= Beginning of Section =

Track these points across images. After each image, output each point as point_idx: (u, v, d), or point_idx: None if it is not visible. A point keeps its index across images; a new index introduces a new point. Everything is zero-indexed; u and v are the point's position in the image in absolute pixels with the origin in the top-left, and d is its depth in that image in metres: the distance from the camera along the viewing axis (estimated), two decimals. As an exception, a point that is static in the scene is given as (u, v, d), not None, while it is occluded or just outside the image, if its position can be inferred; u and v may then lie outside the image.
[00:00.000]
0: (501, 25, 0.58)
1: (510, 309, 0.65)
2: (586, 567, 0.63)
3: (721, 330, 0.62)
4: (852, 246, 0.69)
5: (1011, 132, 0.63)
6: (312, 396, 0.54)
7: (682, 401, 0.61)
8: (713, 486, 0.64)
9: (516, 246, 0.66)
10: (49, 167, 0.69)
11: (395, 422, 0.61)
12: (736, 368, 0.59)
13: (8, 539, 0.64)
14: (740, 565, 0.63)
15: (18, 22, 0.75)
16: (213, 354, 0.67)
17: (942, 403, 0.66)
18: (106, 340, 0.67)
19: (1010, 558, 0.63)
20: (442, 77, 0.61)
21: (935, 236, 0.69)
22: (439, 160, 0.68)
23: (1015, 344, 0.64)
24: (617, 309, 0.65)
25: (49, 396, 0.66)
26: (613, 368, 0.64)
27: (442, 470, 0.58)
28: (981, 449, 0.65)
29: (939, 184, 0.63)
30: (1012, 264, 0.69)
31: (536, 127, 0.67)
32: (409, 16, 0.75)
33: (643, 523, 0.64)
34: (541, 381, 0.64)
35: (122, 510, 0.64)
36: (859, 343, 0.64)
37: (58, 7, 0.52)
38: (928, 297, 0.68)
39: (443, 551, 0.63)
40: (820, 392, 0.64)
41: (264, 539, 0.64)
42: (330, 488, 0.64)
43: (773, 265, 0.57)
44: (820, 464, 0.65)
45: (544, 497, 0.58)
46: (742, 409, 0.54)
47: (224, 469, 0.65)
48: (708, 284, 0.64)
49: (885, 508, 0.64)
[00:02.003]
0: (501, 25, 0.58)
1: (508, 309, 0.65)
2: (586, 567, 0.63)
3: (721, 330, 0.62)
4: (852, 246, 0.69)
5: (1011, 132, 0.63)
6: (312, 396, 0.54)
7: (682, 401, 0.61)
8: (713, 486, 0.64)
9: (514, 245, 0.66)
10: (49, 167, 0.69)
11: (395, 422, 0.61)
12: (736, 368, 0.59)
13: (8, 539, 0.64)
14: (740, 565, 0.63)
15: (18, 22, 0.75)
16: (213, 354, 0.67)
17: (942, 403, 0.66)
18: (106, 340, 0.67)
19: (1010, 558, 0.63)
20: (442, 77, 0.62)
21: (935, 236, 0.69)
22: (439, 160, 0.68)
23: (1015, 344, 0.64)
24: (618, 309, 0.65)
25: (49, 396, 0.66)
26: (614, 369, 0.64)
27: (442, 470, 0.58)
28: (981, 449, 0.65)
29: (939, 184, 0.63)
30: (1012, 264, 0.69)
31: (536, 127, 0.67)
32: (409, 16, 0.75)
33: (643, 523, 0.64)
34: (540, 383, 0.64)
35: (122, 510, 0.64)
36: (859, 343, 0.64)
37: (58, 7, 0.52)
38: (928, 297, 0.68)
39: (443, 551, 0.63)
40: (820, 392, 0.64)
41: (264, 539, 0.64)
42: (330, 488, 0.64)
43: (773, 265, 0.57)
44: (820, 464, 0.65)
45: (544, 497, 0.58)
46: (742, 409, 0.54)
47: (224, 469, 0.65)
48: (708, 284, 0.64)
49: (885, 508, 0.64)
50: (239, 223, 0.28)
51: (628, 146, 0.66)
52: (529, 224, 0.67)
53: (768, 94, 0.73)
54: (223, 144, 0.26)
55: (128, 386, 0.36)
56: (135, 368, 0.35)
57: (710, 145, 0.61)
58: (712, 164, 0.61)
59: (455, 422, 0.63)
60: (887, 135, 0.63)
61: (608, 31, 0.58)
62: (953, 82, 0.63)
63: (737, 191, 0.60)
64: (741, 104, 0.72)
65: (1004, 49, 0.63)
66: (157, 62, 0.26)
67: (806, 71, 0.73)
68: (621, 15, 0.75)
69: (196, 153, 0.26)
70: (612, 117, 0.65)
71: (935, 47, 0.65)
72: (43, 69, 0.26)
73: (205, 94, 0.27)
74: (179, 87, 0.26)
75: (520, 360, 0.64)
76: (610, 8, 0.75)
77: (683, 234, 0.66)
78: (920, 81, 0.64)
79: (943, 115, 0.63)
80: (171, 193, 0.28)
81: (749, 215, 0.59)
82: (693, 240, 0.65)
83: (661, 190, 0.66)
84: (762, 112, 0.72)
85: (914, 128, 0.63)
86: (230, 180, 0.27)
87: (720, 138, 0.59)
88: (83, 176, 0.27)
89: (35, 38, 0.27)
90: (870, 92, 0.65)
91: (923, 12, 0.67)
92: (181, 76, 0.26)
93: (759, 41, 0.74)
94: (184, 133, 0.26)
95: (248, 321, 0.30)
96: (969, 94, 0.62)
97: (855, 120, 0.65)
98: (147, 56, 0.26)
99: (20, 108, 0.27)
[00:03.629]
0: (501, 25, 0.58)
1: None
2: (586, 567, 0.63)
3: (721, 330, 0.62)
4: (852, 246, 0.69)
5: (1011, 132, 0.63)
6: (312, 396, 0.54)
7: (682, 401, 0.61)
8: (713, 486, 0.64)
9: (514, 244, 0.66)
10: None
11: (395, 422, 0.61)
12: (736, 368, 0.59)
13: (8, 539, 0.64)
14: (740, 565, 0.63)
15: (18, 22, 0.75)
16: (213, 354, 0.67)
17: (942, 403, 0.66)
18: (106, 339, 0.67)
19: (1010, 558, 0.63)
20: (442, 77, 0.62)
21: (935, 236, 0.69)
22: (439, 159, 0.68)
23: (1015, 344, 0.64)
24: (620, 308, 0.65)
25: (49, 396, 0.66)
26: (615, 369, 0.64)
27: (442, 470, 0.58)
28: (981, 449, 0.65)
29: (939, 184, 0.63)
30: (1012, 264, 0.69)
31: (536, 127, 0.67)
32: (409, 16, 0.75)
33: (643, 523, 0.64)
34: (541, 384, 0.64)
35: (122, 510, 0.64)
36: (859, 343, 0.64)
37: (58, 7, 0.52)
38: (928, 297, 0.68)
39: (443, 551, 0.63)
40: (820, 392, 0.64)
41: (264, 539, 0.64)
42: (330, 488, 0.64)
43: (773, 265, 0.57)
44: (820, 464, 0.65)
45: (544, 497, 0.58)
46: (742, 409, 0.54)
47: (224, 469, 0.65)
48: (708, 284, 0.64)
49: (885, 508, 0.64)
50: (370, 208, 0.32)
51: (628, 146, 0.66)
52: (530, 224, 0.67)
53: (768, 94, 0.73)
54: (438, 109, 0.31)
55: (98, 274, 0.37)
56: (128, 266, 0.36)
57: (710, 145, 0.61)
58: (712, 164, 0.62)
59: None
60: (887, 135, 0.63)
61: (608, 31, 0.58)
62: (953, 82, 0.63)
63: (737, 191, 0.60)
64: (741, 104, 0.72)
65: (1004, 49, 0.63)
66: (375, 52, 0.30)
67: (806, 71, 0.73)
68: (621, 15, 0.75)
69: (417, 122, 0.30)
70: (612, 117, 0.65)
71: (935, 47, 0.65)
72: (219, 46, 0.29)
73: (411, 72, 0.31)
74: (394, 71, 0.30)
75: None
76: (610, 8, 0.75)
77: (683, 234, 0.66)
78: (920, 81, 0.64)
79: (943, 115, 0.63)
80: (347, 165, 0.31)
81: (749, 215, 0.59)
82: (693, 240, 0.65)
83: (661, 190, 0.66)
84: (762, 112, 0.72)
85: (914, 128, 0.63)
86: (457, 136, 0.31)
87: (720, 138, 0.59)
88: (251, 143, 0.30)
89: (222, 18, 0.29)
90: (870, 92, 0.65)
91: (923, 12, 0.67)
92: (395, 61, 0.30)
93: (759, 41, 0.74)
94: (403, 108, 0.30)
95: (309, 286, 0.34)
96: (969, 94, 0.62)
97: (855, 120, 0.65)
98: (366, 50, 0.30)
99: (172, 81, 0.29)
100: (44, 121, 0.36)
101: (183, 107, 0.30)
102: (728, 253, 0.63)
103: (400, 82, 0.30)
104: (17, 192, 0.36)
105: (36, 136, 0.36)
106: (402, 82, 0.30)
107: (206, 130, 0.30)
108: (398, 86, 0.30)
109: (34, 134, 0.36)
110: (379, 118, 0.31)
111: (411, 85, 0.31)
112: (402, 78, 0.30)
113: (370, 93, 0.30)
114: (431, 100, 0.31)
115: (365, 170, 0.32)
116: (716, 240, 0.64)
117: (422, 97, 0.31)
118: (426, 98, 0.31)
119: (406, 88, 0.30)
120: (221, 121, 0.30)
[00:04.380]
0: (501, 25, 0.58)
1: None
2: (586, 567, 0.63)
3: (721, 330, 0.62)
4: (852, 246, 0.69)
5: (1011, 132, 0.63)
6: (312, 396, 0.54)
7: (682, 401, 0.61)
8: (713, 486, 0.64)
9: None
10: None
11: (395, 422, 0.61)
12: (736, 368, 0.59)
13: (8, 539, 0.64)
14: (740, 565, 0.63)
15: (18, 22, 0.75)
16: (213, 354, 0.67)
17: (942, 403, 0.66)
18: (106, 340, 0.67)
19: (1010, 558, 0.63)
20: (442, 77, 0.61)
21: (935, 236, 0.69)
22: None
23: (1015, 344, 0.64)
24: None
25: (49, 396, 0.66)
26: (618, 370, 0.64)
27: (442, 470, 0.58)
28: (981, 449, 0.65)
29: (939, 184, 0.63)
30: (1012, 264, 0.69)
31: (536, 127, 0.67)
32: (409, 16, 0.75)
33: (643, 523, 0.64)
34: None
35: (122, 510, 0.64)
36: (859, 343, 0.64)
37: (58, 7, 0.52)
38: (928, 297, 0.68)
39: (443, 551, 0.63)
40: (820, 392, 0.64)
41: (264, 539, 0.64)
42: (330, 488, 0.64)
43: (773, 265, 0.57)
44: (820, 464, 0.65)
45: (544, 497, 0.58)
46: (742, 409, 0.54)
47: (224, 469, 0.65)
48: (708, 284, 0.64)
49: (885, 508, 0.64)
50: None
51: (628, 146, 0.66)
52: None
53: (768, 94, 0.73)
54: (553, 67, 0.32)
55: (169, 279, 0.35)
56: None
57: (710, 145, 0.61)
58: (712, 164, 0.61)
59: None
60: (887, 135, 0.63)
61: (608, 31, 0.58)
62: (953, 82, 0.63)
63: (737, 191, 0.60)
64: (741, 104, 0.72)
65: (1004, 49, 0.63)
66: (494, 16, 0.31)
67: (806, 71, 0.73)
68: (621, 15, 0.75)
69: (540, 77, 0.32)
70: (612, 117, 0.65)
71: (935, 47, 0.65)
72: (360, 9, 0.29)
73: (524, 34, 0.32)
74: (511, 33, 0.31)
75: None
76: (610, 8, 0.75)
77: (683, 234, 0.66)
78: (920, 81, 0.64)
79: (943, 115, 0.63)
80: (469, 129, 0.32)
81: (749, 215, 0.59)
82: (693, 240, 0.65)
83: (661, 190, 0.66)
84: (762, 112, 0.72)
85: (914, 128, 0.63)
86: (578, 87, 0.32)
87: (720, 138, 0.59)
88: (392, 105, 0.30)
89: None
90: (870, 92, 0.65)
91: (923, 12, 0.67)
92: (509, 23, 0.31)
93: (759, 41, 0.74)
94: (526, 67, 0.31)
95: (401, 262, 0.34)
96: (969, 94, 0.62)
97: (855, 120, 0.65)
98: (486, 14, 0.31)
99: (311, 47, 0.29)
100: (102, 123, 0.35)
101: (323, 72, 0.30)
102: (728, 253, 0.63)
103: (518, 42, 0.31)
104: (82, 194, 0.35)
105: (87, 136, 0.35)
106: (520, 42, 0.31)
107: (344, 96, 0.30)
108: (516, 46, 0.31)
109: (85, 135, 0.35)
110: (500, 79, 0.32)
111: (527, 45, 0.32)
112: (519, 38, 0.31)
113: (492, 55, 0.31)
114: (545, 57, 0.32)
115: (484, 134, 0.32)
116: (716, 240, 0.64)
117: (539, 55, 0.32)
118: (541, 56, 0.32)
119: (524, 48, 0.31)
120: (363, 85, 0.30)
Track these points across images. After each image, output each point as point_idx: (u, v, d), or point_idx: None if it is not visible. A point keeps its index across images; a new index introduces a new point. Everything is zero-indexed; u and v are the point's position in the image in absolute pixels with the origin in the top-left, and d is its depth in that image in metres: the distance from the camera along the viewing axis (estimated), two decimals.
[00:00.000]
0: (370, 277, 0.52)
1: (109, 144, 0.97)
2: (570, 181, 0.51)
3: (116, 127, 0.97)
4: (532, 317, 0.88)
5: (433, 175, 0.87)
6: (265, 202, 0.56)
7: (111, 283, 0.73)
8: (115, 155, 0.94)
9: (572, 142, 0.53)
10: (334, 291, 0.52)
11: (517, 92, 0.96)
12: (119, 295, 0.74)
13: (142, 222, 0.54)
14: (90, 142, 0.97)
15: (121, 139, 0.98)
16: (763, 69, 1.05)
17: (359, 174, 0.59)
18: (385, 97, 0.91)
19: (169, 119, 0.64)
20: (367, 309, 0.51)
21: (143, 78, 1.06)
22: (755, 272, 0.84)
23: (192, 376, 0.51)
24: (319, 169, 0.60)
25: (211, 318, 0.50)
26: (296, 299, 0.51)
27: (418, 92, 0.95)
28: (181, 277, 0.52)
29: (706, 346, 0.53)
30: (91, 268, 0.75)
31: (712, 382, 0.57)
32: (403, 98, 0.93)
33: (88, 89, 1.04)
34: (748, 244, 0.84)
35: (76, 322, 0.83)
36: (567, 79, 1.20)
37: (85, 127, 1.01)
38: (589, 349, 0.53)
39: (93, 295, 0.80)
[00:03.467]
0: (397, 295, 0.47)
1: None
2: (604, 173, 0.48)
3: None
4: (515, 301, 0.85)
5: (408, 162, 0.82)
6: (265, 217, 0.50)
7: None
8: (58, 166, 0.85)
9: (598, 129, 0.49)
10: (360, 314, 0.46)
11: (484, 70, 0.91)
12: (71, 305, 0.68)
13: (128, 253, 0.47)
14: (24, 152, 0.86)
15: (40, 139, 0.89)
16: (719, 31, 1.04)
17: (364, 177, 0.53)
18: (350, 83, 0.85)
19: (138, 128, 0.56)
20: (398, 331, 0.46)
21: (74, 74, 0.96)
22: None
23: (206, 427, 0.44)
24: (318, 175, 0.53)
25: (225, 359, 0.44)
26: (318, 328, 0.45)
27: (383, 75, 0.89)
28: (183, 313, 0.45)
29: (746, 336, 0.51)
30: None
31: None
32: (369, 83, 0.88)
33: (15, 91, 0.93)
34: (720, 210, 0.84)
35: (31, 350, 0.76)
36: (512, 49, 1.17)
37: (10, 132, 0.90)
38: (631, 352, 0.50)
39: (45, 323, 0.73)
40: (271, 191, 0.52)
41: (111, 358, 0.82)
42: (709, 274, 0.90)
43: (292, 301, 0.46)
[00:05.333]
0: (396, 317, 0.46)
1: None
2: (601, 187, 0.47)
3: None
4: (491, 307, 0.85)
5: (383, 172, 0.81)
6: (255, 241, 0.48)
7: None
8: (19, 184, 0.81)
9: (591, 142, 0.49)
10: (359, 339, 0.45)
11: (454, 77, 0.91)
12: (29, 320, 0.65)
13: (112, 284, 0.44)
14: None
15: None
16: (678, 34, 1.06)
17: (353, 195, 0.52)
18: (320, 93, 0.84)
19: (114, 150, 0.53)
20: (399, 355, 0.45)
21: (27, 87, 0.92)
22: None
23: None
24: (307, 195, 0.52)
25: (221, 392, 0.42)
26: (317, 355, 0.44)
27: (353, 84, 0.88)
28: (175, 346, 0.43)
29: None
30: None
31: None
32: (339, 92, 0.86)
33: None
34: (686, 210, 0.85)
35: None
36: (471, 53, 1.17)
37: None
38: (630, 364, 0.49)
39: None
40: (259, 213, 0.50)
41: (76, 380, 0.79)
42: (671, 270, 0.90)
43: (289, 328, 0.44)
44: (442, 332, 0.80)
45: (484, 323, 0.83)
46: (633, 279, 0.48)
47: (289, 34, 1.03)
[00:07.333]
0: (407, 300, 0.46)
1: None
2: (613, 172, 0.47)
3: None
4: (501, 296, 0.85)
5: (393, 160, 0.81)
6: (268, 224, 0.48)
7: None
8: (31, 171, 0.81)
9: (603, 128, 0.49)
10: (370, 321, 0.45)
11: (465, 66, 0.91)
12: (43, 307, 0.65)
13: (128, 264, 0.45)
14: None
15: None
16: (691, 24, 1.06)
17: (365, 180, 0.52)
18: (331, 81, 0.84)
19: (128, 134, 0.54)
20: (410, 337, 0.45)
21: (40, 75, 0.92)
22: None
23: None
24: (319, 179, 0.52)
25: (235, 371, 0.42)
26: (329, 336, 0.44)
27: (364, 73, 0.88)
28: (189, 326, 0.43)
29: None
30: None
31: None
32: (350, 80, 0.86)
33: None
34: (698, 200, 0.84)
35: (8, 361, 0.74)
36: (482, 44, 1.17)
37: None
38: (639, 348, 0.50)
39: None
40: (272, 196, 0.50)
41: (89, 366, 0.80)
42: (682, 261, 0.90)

= End of Section =

• **What is expected**
Restate the data word for word. Begin at its first line, end at the line that contains "1: (510, 309, 0.65)", and include both.

• **Task solution**
Track these points across images. After each image, output each point as point_idx: (u, v, d), or point_idx: None if it is not visible. A point keeps its index across images; a new index introduces a new point. Everything is zero-indexed; u and v are the point's position in the image in absolute pixels with the origin in the top-left, and d is its depth in that image in metres: the distance from the camera along the viewing axis (estimated), two decimals. As an exception, a point that is static in the scene is given as (u, v, d), not None, while it is occluded or just outside the image, if its position can be inferred; u and v may then lie outside the image.
[00:00.000]
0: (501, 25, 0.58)
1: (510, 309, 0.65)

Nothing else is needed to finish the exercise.